14. AI will Change Economics SW Consumption


2025 will see AI companies will target the vastly larger services market – a roughly 10x expansion in TAM. They’ll succeed by selling actual work completion rather than just workflow enablement. This shift to outcomes-based pricing presents a classic innovator’s dilemma for incumbents. Their revenue models, sales incentives, and GTM strategies are optimized for selling seats and licenses. This opens a significant opportunity for startups building business models native to AI’s capabilities. AI is upending software’s core assumption that marginal costs approach zero at scale. Currently, each step toward higher model performance demands exponentially more resources. A chatbot that’s right 90% of the time might cost $10 per user, but achieving 99.9% accuracy could justify $1,000 per user given the underlying compute costs. We’re already seeing this pricing structure emerge with OpenAI’s latest tiers, which reach $200/month for its pro plan, with discussions of a $2000/month tier for business users. While these figures might seem steep compared to the initial $20/month offering, they’re modest when measured against human expertise. Looking ahead, as models like o3 push toward extended reasoning times of “hours, days, even weeks,” the subscription model itself may become obsolete – creating another advantage for AI-native startups over incumbents wedded to traditional pricing models.

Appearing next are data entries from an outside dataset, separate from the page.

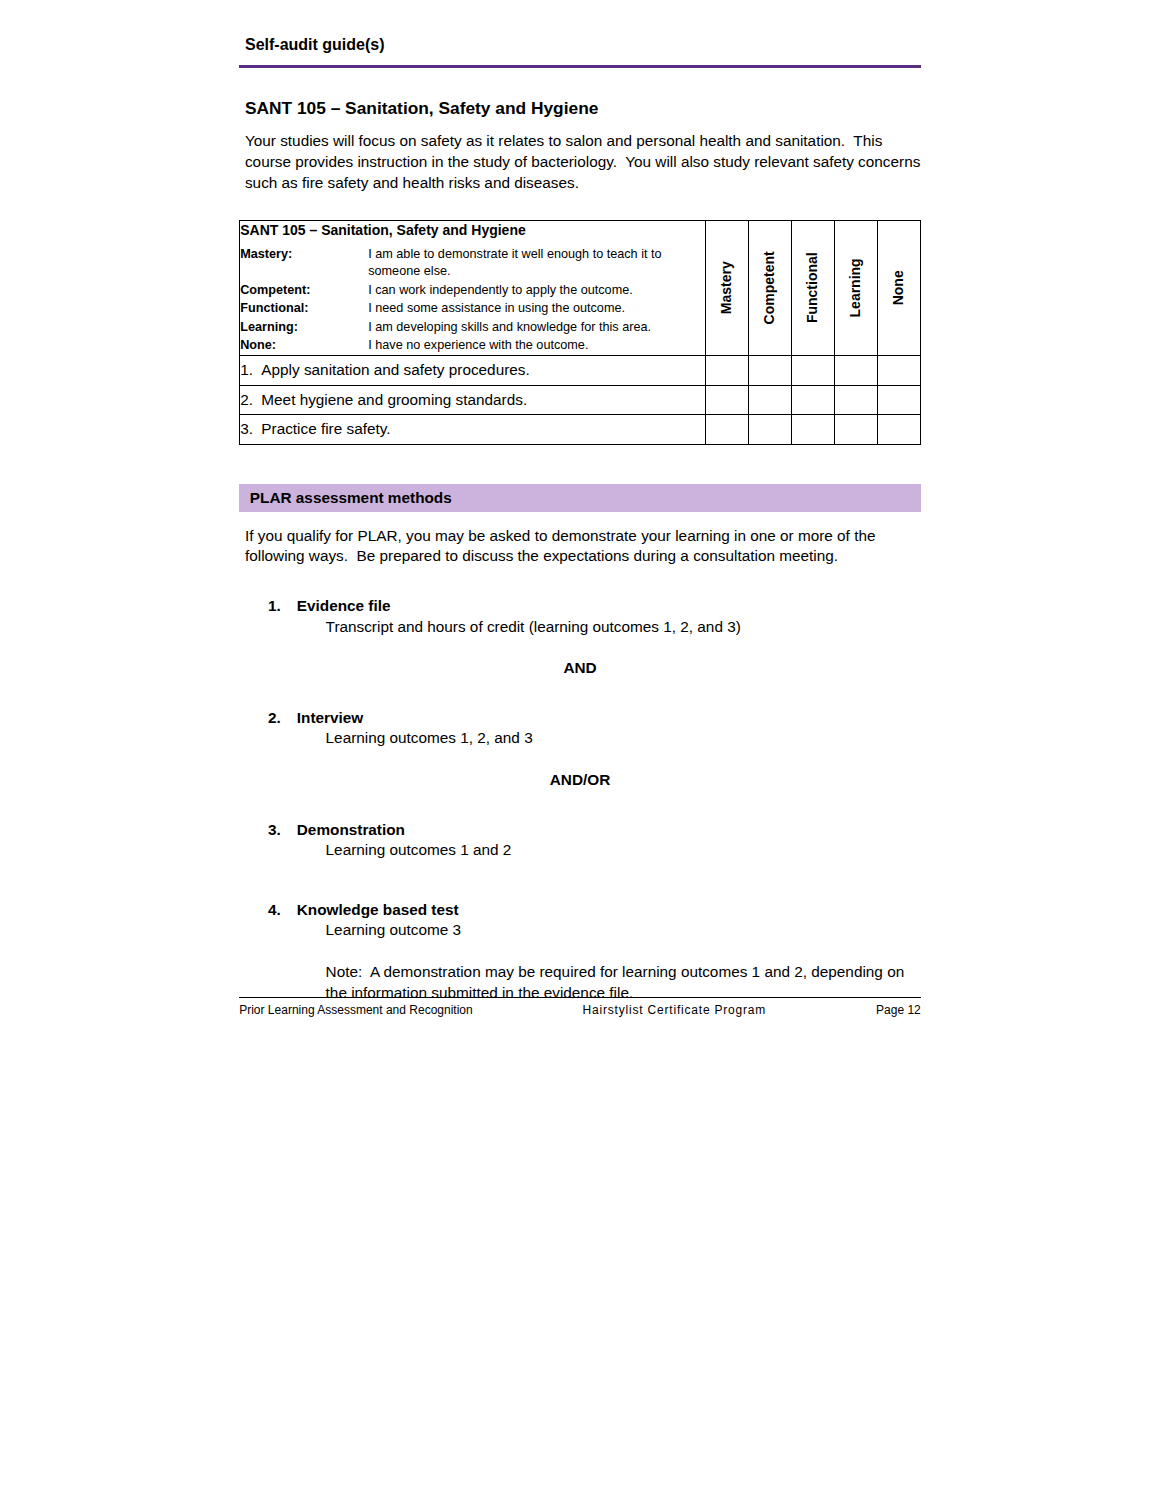Self-audit guide(s)
SANT 105 – Sanitation, Safety and Hygiene
Your studies will focus on safety as it relates to salon and personal health and sanitation. This course provides instruction in the study of bacteriology. You will also study relevant safety concerns such as fire safety and health risks and diseases.
| SANT 105 – Sanitation, Safety and Hygiene / Mastery: / I am able to demonstrate it well enough to teach it to someone else. / / Competent: / I can work independently to apply the outcome. / / Functional: / I need some assistance in using the outcome. / / Learning: / I am developing skills and knowledge for this area. / / None: / I have no experience with the outcome. / | Mastery | Competent | Functional | Learning | None |
| 1. Apply sanitation and safety procedures. | | | | | |
| 2. Meet hygiene and grooming standards. | | | | | |
| 3. Practice fire safety. | | | | | |
PLAR assessment methods
If you qualify for PLAR, you may be asked to demonstrate your learning in one or more of the following ways. Be prepared to discuss the expectations during a consultation meeting.
Evidence file Transcript and hours of credit (learning outcomes 1, 2, and 3)
AND
Interview Learning outcomes 1, 2, and 3
AND/OR
Demonstration Learning outcomes 1 and 2
Knowledge based test Learning outcome 3 Note: A demonstration may be required for learning outcomes 1 and 2, depending on the information submitted in the evidence file.
Prior Learning Assessment and Recognition Hairstylist Certificate Program Page 12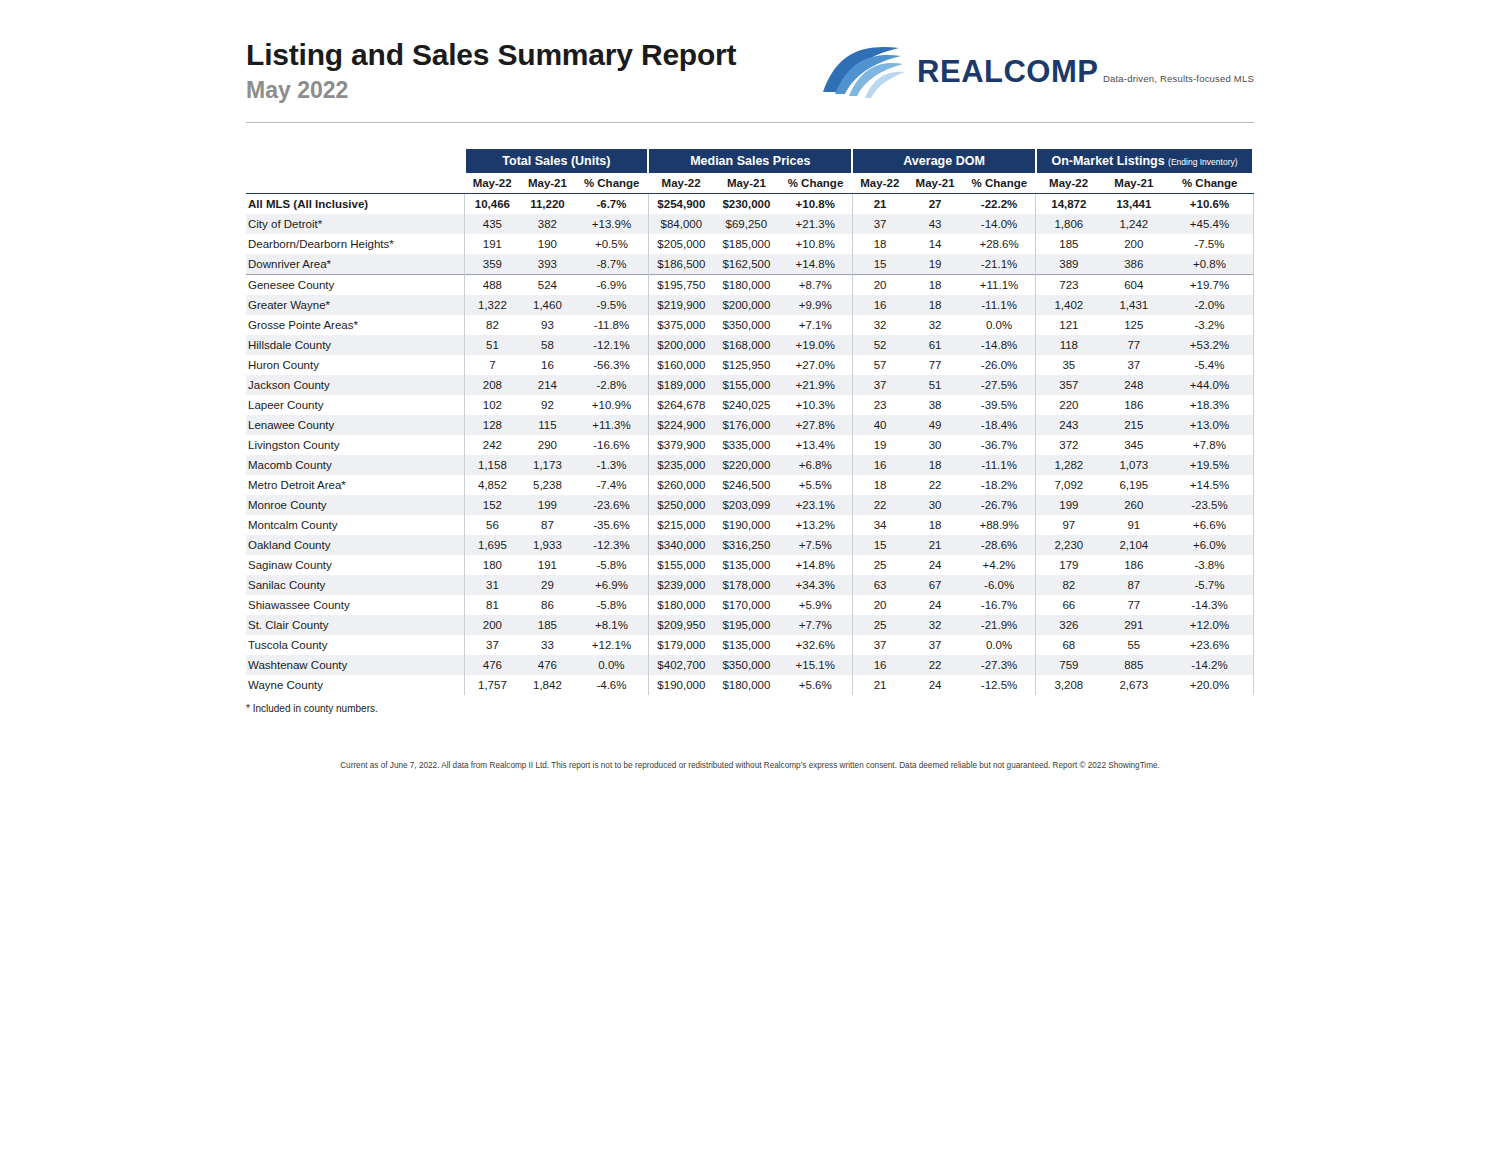Listing and Sales Summary Report
May 2022
REALCOMP Data-driven, Results-focused MLS
| | Total Sales (Units) | Median Sales Prices | Average DOM | On-Market Listings (Ending Inventory) |
| --- | --- | --- | --- | --- |
| | May-22 | May-21 | % Change | May-22 | May-21 | % Change | May-22 | May-21 | % Change | May-22 | May-21 | % Change |
| All MLS (All Inclusive) | 10,466 | 11,220 | -6.7% | $254,900 | $230,000 | +10.8% | 21 | 27 | -22.2% | 14,872 | 13,441 | +10.6% |
| City of Detroit* | 435 | 382 | +13.9% | $84,000 | $69,250 | +21.3% | 37 | 43 | -14.0% | 1,806 | 1,242 | +45.4% |
| Dearborn/Dearborn Heights* | 191 | 190 | +0.5% | $205,000 | $185,000 | +10.8% | 18 | 14 | +28.6% | 185 | 200 | -7.5% |
| Downriver Area* | 359 | 393 | -8.7% | $186,500 | $162,500 | +14.8% | 15 | 19 | -21.1% | 389 | 386 | +0.8% |
| Genesee County | 488 | 524 | -6.9% | $195,750 | $180,000 | +8.7% | 20 | 18 | +11.1% | 723 | 604 | +19.7% |
| Greater Wayne* | 1,322 | 1,460 | -9.5% | $219,900 | $200,000 | +9.9% | 16 | 18 | -11.1% | 1,402 | 1,431 | -2.0% |
| Grosse Pointe Areas* | 82 | 93 | -11.8% | $375,000 | $350,000 | +7.1% | 32 | 32 | 0.0% | 121 | 125 | -3.2% |
| Hillsdale County | 51 | 58 | -12.1% | $200,000 | $168,000 | +19.0% | 52 | 61 | -14.8% | 118 | 77 | +53.2% |
| Huron County | 7 | 16 | -56.3% | $160,000 | $125,950 | +27.0% | 57 | 77 | -26.0% | 35 | 37 | -5.4% |
| Jackson County | 208 | 214 | -2.8% | $189,000 | $155,000 | +21.9% | 37 | 51 | -27.5% | 357 | 248 | +44.0% |
| Lapeer County | 102 | 92 | +10.9% | $264,678 | $240,025 | +10.3% | 23 | 38 | -39.5% | 220 | 186 | +18.3% |
| Lenawee County | 128 | 115 | +11.3% | $224,900 | $176,000 | +27.8% | 40 | 49 | -18.4% | 243 | 215 | +13.0% |
| Livingston County | 242 | 290 | -16.6% | $379,900 | $335,000 | +13.4% | 19 | 30 | -36.7% | 372 | 345 | +7.8% |
| Macomb County | 1,158 | 1,173 | -1.3% | $235,000 | $220,000 | +6.8% | 16 | 18 | -11.1% | 1,282 | 1,073 | +19.5% |
| Metro Detroit Area* | 4,852 | 5,238 | -7.4% | $260,000 | $246,500 | +5.5% | 18 | 22 | -18.2% | 7,092 | 6,195 | +14.5% |
| Monroe County | 152 | 199 | -23.6% | $250,000 | $203,099 | +23.1% | 22 | 30 | -26.7% | 199 | 260 | -23.5% |
| Montcalm County | 56 | 87 | -35.6% | $215,000 | $190,000 | +13.2% | 34 | 18 | +88.9% | 97 | 91 | +6.6% |
| Oakland County | 1,695 | 1,933 | -12.3% | $340,000 | $316,250 | +7.5% | 15 | 21 | -28.6% | 2,230 | 2,104 | +6.0% |
| Saginaw County | 180 | 191 | -5.8% | $155,000 | $135,000 | +14.8% | 25 | 24 | +4.2% | 179 | 186 | -3.8% |
| Sanilac County | 31 | 29 | +6.9% | $239,000 | $178,000 | +34.3% | 63 | 67 | -6.0% | 82 | 87 | -5.7% |
| Shiawassee County | 81 | 86 | -5.8% | $180,000 | $170,000 | +5.9% | 20 | 24 | -16.7% | 66 | 77 | -14.3% |
| St. Clair County | 200 | 185 | +8.1% | $209,950 | $195,000 | +7.7% | 25 | 32 | -21.9% | 326 | 291 | +12.0% |
| Tuscola County | 37 | 33 | +12.1% | $179,000 | $135,000 | +32.6% | 37 | 37 | 0.0% | 68 | 55 | +23.6% |
| Washtenaw County | 476 | 476 | 0.0% | $402,700 | $350,000 | +15.1% | 16 | 22 | -27.3% | 759 | 885 | -14.2% |
| Wayne County | 1,757 | 1,842 | -4.6% | $190,000 | $180,000 | +5.6% | 21 | 24 | -12.5% | 3,208 | 2,673 | +20.0% |
* Included in county numbers.
Current as of June 7, 2022. All data from Realcomp II Ltd. This report is not to be reproduced or redistributed without Realcomp’s express written consent. Data deemed reliable but not guaranteed. Report © 2022 ShowingTime.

15. Google Search will Struggle


Google’s famous “10 blue links” have defined how we access information online and shaped the architecture of the modern web. But in 2025, we’ll witness the beginning of the end for this decades-old paradigm, as AI-native information access renders traditional search results obsolete. The shift is already underway. Platforms like Perplexity and ChatGPT (which recently added web search) demonstrate how direct, synthesized answers are superior to scrolling through ad-laden link lists. More importantly, they’re training a new generation of internet users who instinctively “chat” rather than “Google” their questions. Meta’s potential entry into search could hasten Google’s fall. Meta's social graph offers something Google’s index lacks: real-time understanding of how information flows through human networks. By one estimate, Meta has access to 100x more data than what’s on the public internet – provided they can navigate the complex compliance requirements of using it. A Meta search product could combine traditional web content, social signals, and AI synthesis in ways that make Google’s current offering feel static and disconnected. Google’s ad revenue is the economic engine that built the modern web. But protecting this revenue while simultaneously shipping its replacement may prove impossible. The DOJ’s antitrust scrutiny, including discussions of forced search index licensing, further complicates Google’s ability to leverage existing advantages in this new AI era.



AI technologies in 2025 will not only redefine industries but also shape society, impacting everything from healthcare and transportation to education and entertainment. With breakthroughs in generative AI, autonomous systems, edge computing, and AI-powered healthcare, the way businesses operate, and individuals interact with technology will change profoundly. However, as these technologies evolve, ethical considerations and regulatory measures will play a key role in ensuring that AI develops in a way that benefits society as a whole, responsibly and sustainably. As AI continues to advance, it will open up new frontiers for innovation, efficiency, and creativity, making 2025 a landmark year in the history of artificial intelligence.